The hideous Mekkah Clocktower may have been the final straw – officials now state that any additions will be more in tune with traditional architecture
It seems that the powers that be in Mekkah (Mecca) are finally listening. After widespread complaints that Mekkah was beginning to resemble Las Vegas with its preference for gargantuan and gimmicky buildings, luxury hotels and tacky malls, it has announced that in the future any additions will be ‘of reasonable height’ and will be more in tune with the traditional architecture of the region. Hopefully that will rule out anything similar to the Mekkah Clocktower which is one of the tallest buildings in the world and stood out like a sore thumb with its decidedly European influences (London’s Big Ben?) in the middle of Saudi Arabian desert.
At the very heart of the Hajj pilgrimage which takes place in Mekkah every year is its egalitarian spirit. All the pilgrims must wear the same clothes, there should be no indicators of class and wealth and all the pilgrims must endure the same heat, the same rush and the same struggle.
However, Mekkah is not immune to the temptations of modern comforts and over the years, there has been a creeping sense of inequality as luxury and commercial enterprises boomed in the city. Some pilgrims can now stay in luxury hotels; they can eat at the finest restaurant and shop at designer malls. Nothing demonstrated this rising inequality like the 1,970ft tall ‘Mekkah Clocktower’ which boasts a massive shopping mall and an 800-room hotel.
Now, officials have said that any future development will be more in tune with the heritage of Mekkah.
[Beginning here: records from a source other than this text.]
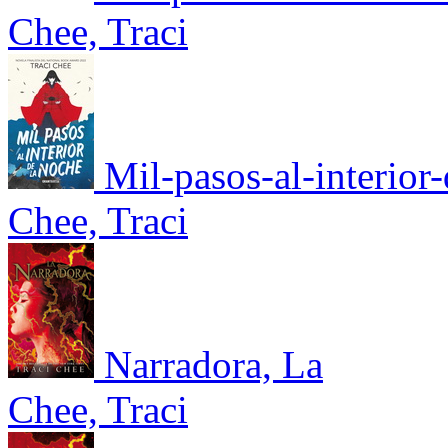
Chee, Traci
Mil-pasos-al-interior
Chee, Traci
Narradora, La
Chee, Traci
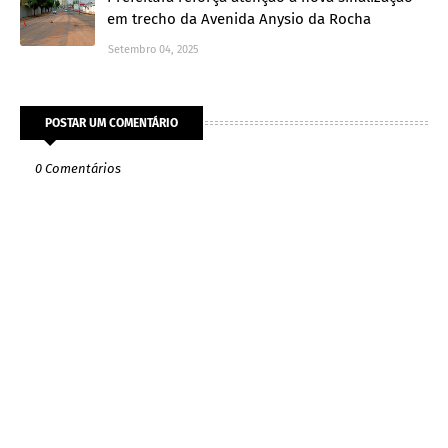
em trecho da Avenida Anysio da Rocha
Setembro 04, 2025
POSTAR UM COMENTÁRIO
0 Comentários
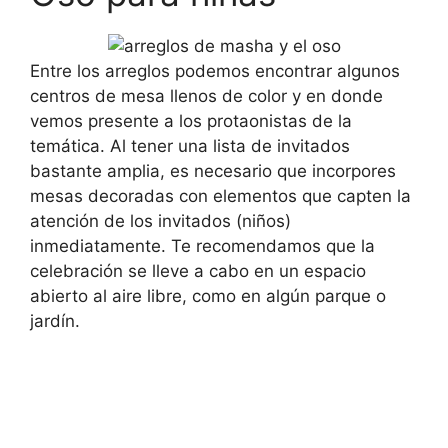
Entre los arreglos podemos encontrar algunos
centros de mesa llenos de color y en donde
vemos presente a los protaonistas de la
temática. Al tener una lista de invitados
bastante amplia, es necesario que incorpores
mesas decoradas con elementos que capten la
atención de los invitados (niños)
inmediatamente. Te recomendamos que la
celebración se lleve a cabo en un espacio
abierto al aire libre, como en algún parque o
jardín.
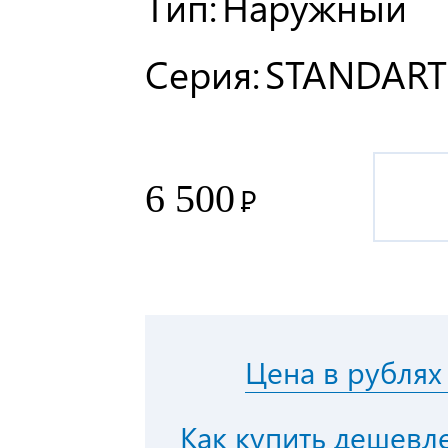
Тип:
Наружный
Серия:
STANDART
6 500
Р
Цена в рублях
Как купить дешевл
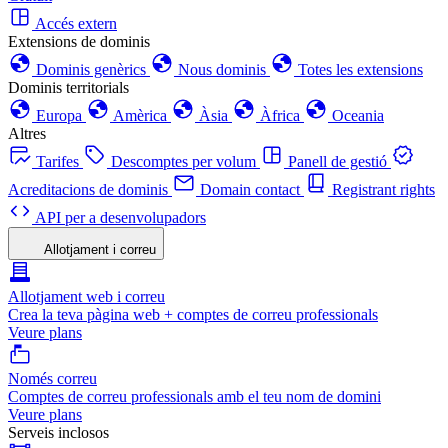
Accés extern
Extensions de dominis
Dominis genèrics
Nous dominis
Totes les extensions
Dominis territorials
Europa
Amèrica
Àsia
Àfrica
Oceania
Altres
Tarifes
Descomptes per volum
Panell de gestió
Acreditacions de dominis
Domain contact
Registrant rights
API per a desenvolupadors
Allotjament i correu
Allotjament web i correu
Crea la teva pàgina web + comptes de correu professionals
Veure plans
Només correu
Comptes de correu professionals amb el teu nom de domini
Veure plans
Serveis inclosos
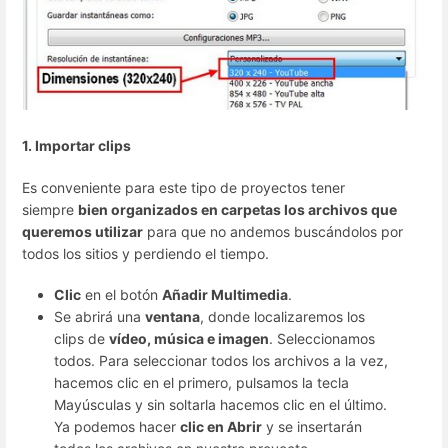
1. Importar clips
Es conveniente para este tipo de proyectos tener
siempre
bien organizados en carpetas los archivos que
queremos utilizar
para que no andemos buscándolos por
todos los sitios y perdiendo el tiempo.
Clic
en el botón
Añadir Multimedia
.
Se abrirá una
ventana
, donde localizaremos los
clips de
vídeo, música e imagen
. Seleccionamos
todos. Para seleccionar todos los archivos a la vez,
hacemos clic en el primero, pulsamos la tecla
Mayúsculas y sin soltarla hacemos clic en el último.
Ya podemos hacer
clic en Abrir
y se insertarán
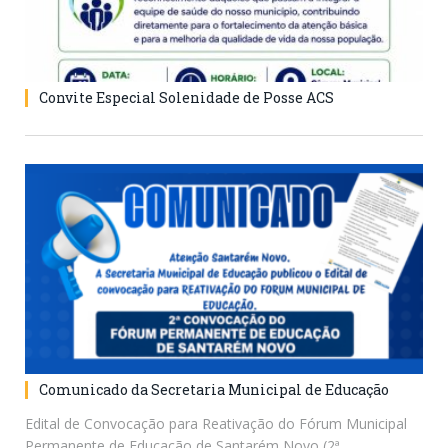
Convite Especial Solenidade de Posse ACS
Comunicado da Secretaria Municipal de Educação
Edital de Convocação para Reativação do Fórum Municipal
Permanente de Educação de Santarém Novo (2ª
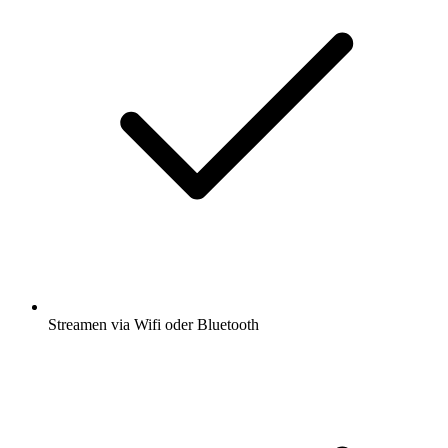
Streamen via Wifi oder Bluetooth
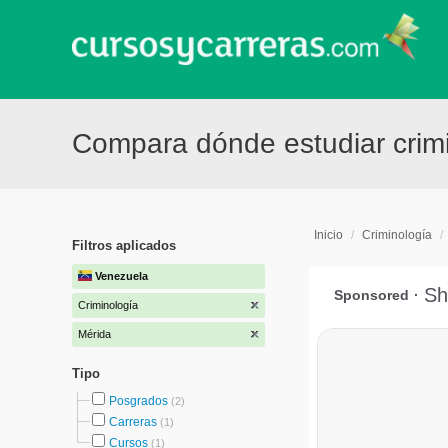
Compara dónde estudiar crim
Inicio
/
Criminología
/
Filtros aplicados
Venezuela
Criminología
Mérida
Tipo
Posgrados
(2)
Carreras
(1)
Cursos
(1)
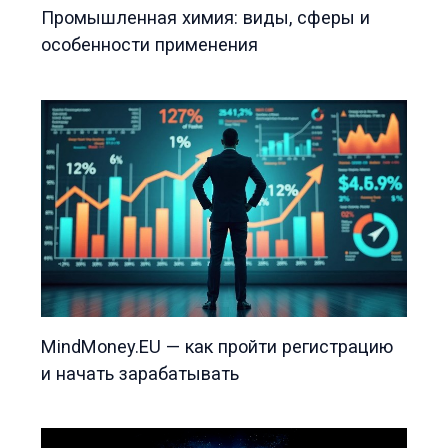
Промышленная химия: виды, сферы и
особенности применения
MindMoney.EU — как пройти регистрацию
и начать зарабатывать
Mayor Osama Al-Bar told Reuters that future projects “will be far from the Grand Mosque by 300 meters … The buildings will have reasonable heights between 8 to 10 floors and will have the Makkah style.” When asked about the clocktower, he replied “The building regulations in the city take into consideration the width of the streets, central locations and do not allow the building of skyscrapers…what was built was that.” Clearly, this was a mistake that shouldn’t have been allowed to happen.
Speaking to Reuters, Sami Angawi, founder of Haj Research Center and an expert on Mekkah said that he felt that development had moved too fast in the holy city and he wanted decisions to be made more carefully and to be more in tune with the local heritage. “We want to evolve Makkah, not change it… I love Makkah and cannot see the beloved (sanctuary) of the Prophet being handled this way,” he added.
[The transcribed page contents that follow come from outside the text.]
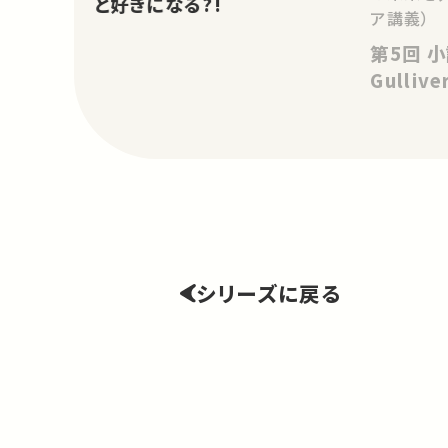
と好きになる?!
ア講義）
第5回 小説と人間 ―
Gulliv
シリーズに戻る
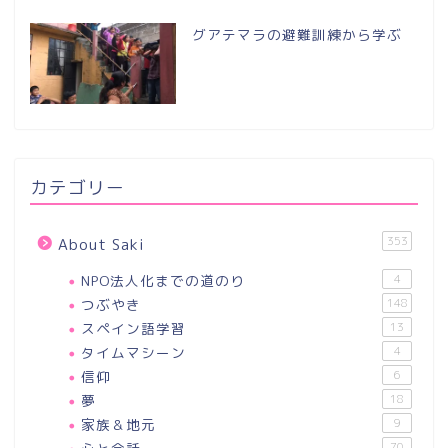
グアテマラの避難訓練から学ぶ
カテゴリー
353
About Saki
NPO法人化までの道のり
4
つぶやき
148
スペイン語学習
13
タイムマシーン
4
信仰
6
夢
18
家族＆地元
9
70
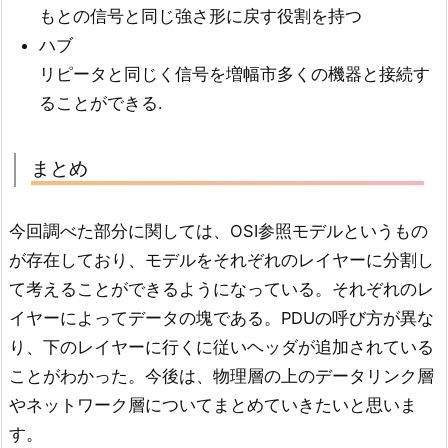
もとの信号と同じ強さ形に戻す役割を持つ
ハブ
リピータと同じく信号を増幅市多くの機器と接続す
ることができる.
まとめ
今回調べた部分に関しては、OSI参照モデルというもの
が存在しており、モデルをそれぞれのレイヤーに分割し
て考えることができるようになっている。それぞれのレ
イヤーによってデータの塊である。PDUの呼び方が異な
り、下のレイヤーに行くに従いヘッダが追加されている
ことがわかった。今後は、物理層の上のデータリンク層
やネットワーク層についてまとめていきたいと思いま
す。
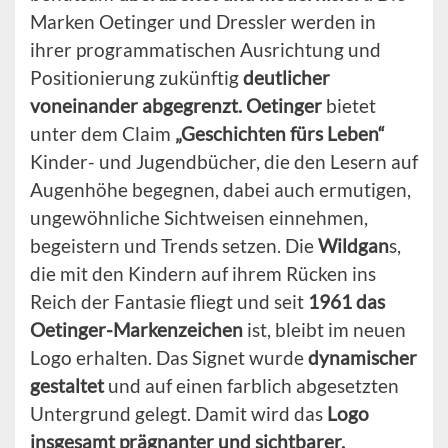
Marken Oetinger und Dressler werden in
ihrer programmatischen Ausrichtung und
Positionierung zukünftig
deutlicher
voneinander abgegrenzt.
Oetinger
bietet
unter dem Claim
„Geschichten fürs Leben“
Kinder- und Jugendbücher, die den Lesern auf
Augenhöhe begegnen, dabei auch ermutigen,
ungewöhnliche Sichtweisen einnehmen,
begeistern und Trends setzen. Die
Wildgan
s,
die mit den Kindern auf ihrem Rücken ins
Reich der Fantasie fliegt und seit
1961 das
Oetinger-Markenzeichen
ist, bleibt im neuen
Logo erhalten. Das Signet wurde
dynamischer
gestaltet
und auf einen farblich abgesetzten
Untergrund gelegt. Damit wird das
Logo
insgesamt prägnanter und sichtbarer.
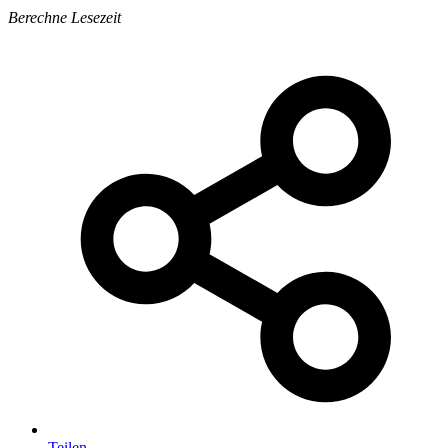
Berechne Lesezeit
Teilen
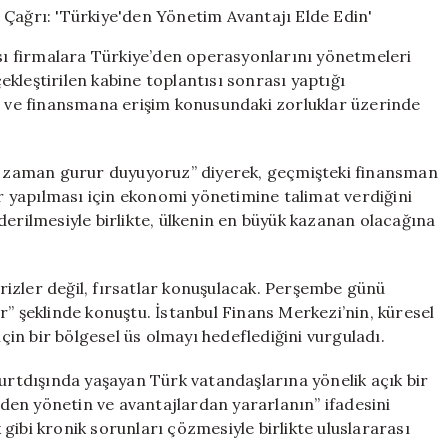
‘Türkiye’den
Yönetim
ı firmalara Türkiye’den operasyonlarını yönetmeleri
Avantajı
kleştirilen kabine toplantısı sonrası yaptığı
Elde
ve finansmana erişim konusundaki zorluklar üzerinde
Edin’
için
er zaman gurur duyuyoruz” diyerek, geçmişteki finansman
 yapılması için ekonomi yönetimine talimat verdiğini
giderilmesiyle birlikte, ülkenin en büyük kazanan olacağına
ler değil, fırsatlar konuşulacak. Perşembe günü
r” şeklinde konuştu. İstanbul Finans Merkezi’nin, küresel
için bir bölgesel üs olmayı hedeflediğini vurguladı.
yurtdışında yaşayan Türk vatandaşlarına yönelik açık bir
en yönetin ve avantajlardan yararlanın” ifadesini
k gibi kronik sorunları çözmesiyle birlikte uluslararası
Over the next six years, Mekkah will continue to change. The Government wants to replace congested narrow roads, install footbridges for pedestrians and expand the Mekkah Metro. Whether these changes happen through a slower process of evolution which reflects Mekkah (like the officials now promise) or whether development continues at a break-neck pace is hard to guess. Only time will tell now.